Une zone de conflit sous haute surveillance
Dans le delta central du Mali, la situation demeure extrêmement volatile. Les rapports font état d’expéditions punitives qui auraient visé spécifiquement certains hameaux. Bien que le blocus informationnel rende la vérification indépendante complexe, des pertes civiles et des destructions de biens sont signalées. Ce climat de violence est exacerbé par des amalgames ethniques qui compliquent davantage la résolution de cette crise multidimensionnelle qui frappe le pays depuis plusieurs années.
La communauté Peul au centre des récits de guerre
Le choix de mettre en avant la souffrance de la communauté Peul n’est pas anodin dans la communication des groupes armés. Cette population pastorale se retrouve régulièrement prise entre deux feux : d’un côté, la méfiance des forces régulières, et de l’autre, la pression des insurgés qui tentent de se poser en protecteurs.
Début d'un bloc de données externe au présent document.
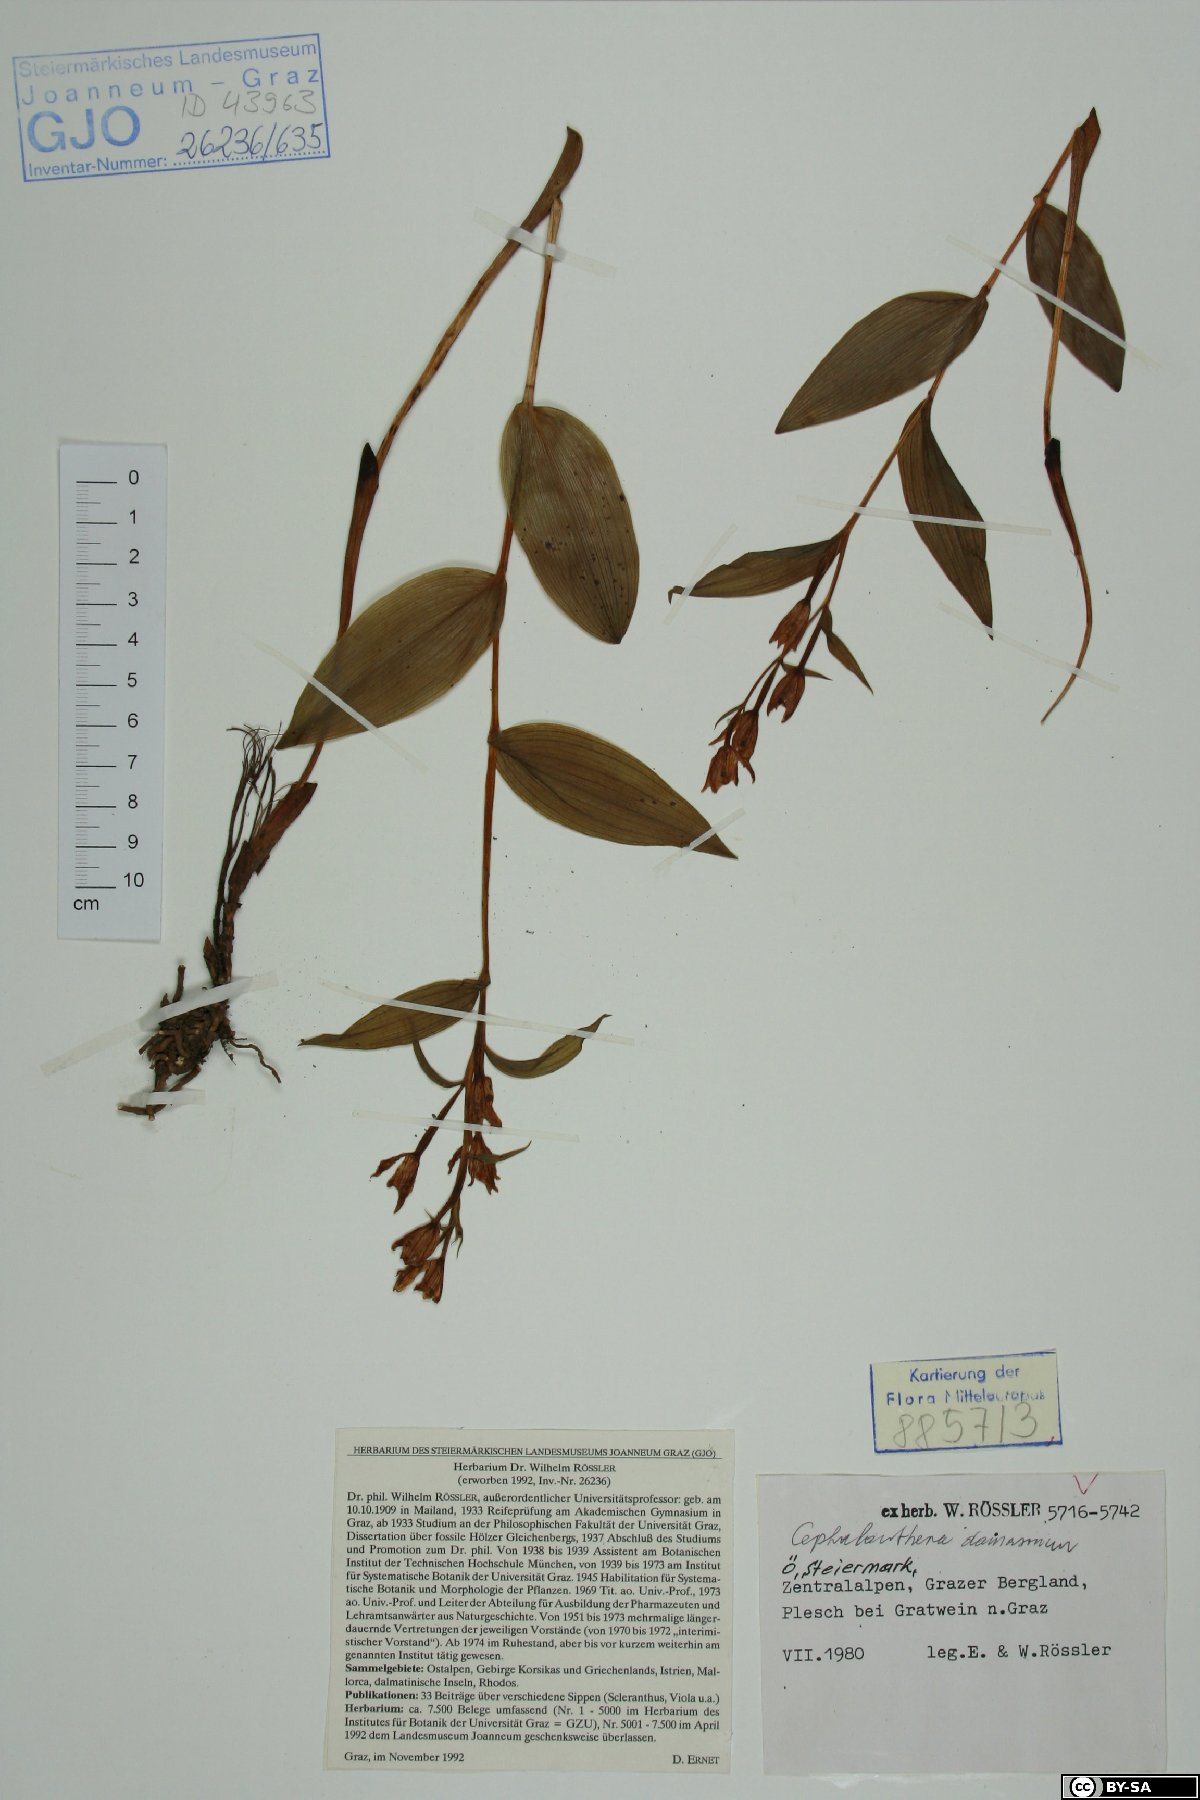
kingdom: Plantae
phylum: Tracheophyta
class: Liliopsida
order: Asparagales
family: Orchidaceae
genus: Cephalanthera
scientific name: Cephalanthera damasonium
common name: White helleborine
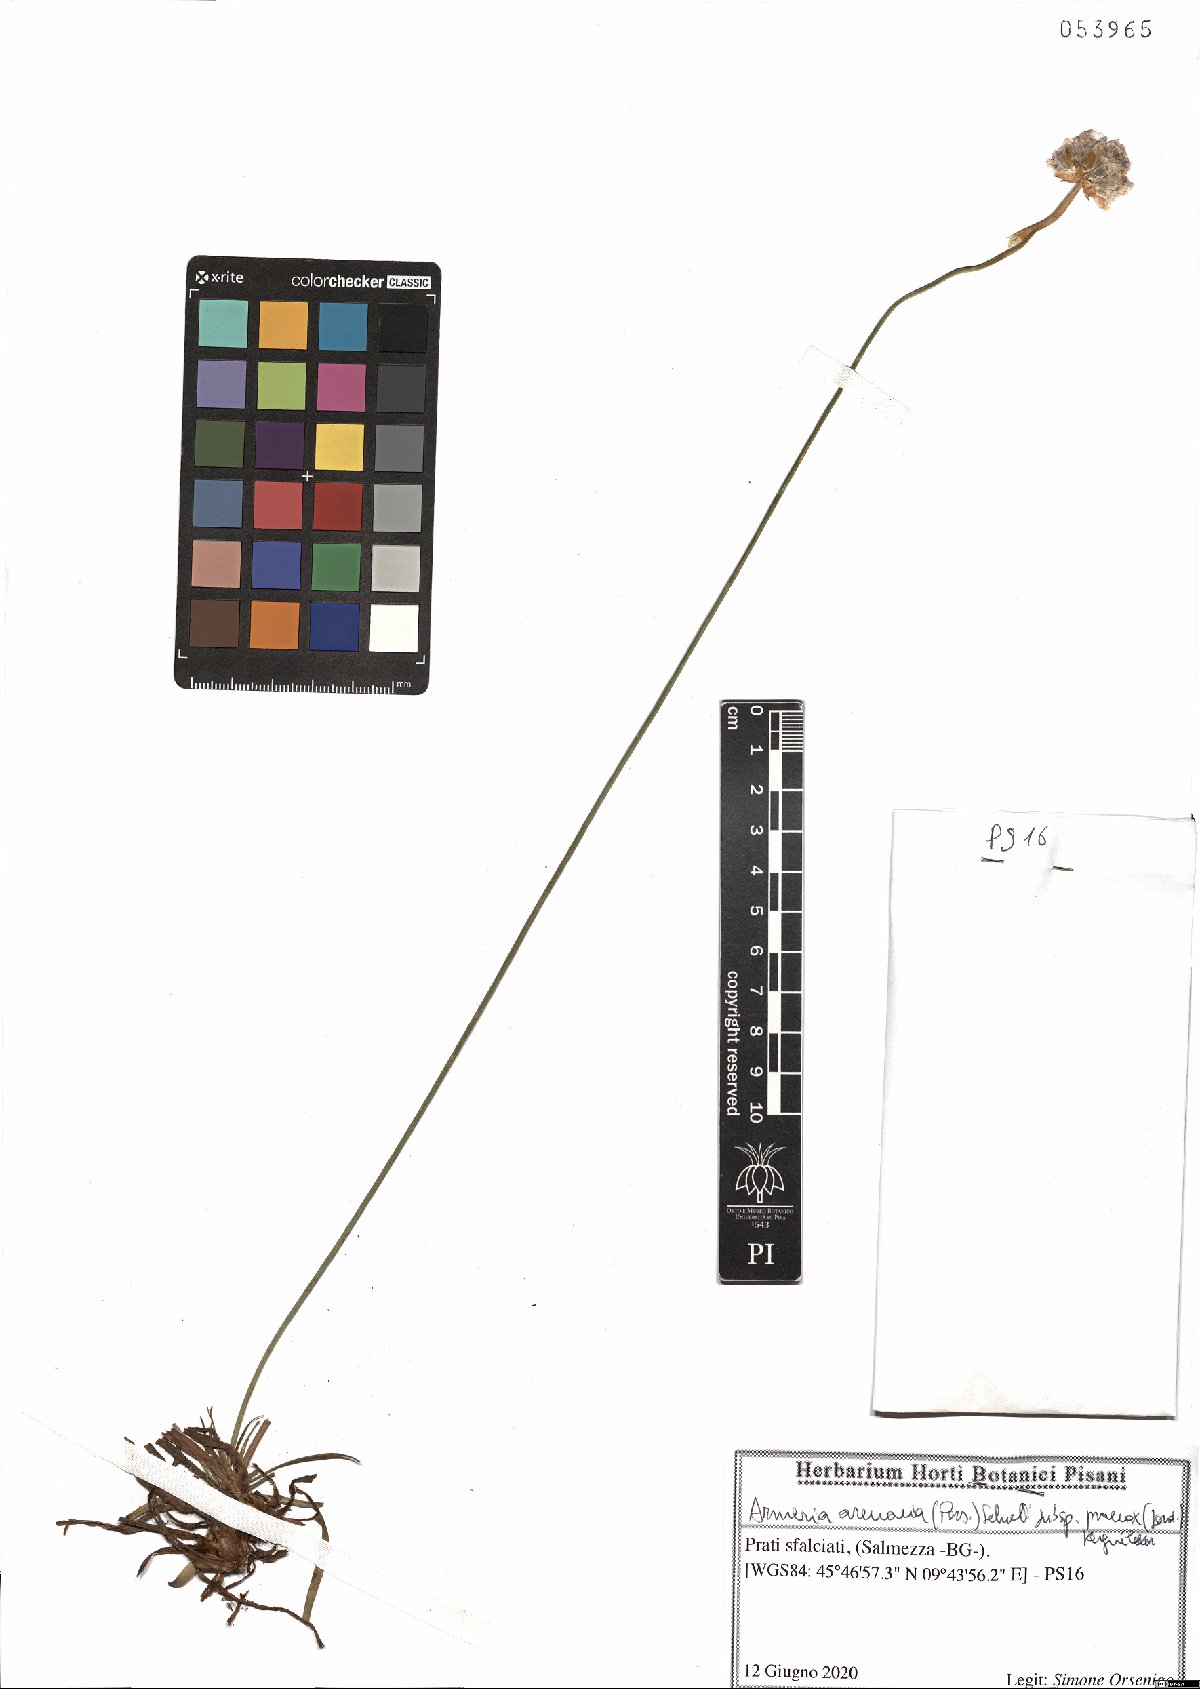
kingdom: Plantae
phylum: Tracheophyta
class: Magnoliopsida
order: Caryophyllales
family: Plumbaginaceae
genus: Armeria
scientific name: Armeria arenaria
En instrumentalisant ces tensions, le JNIM cherche à exploiter un sentiment de marginalisation pour renforcer son ancrage local et fragiliser l’unité nationale.
Les défis des opérations menées par les FAMa et Africa Corps
De son côté, l’état-major à Bamako maintient une ligne claire : la lutte contre les Groupes Armés Terroristes (GAT) s’effectue sans distinction d’ethnie. Les autorités de la Transition réaffirment leur engagement pour le respect des droits humains. Toutefois, l’intensification des offensives avec l’appui tactique d’Africa Corps suscite des inquiétudes quant aux dommages collatéraux. La méthode ultra-offensive employée sur le terrain est souvent critiquée pour son manque de transparence, ce qui laisse le champ libre aux récits adverses.
Justice et protection : les piliers d’une paix durable
L’urgence actuelle réside dans la protection effective des populations civiles pour éviter un engrenage de vendettas interethniques. La résilience Afrique face à l’insécurité dépendra de la capacité des acteurs à instaurer une justice équitable. La souveraineté africaine se joue aussi sur le terrain de la confiance entre l’État et ses citoyens. Pour le peuple africain du centre du Mali, la fin du conflit ne passera pas uniquement par les armes, mais par une volonté sincère de préserver la dignité africaine au milieu des combats.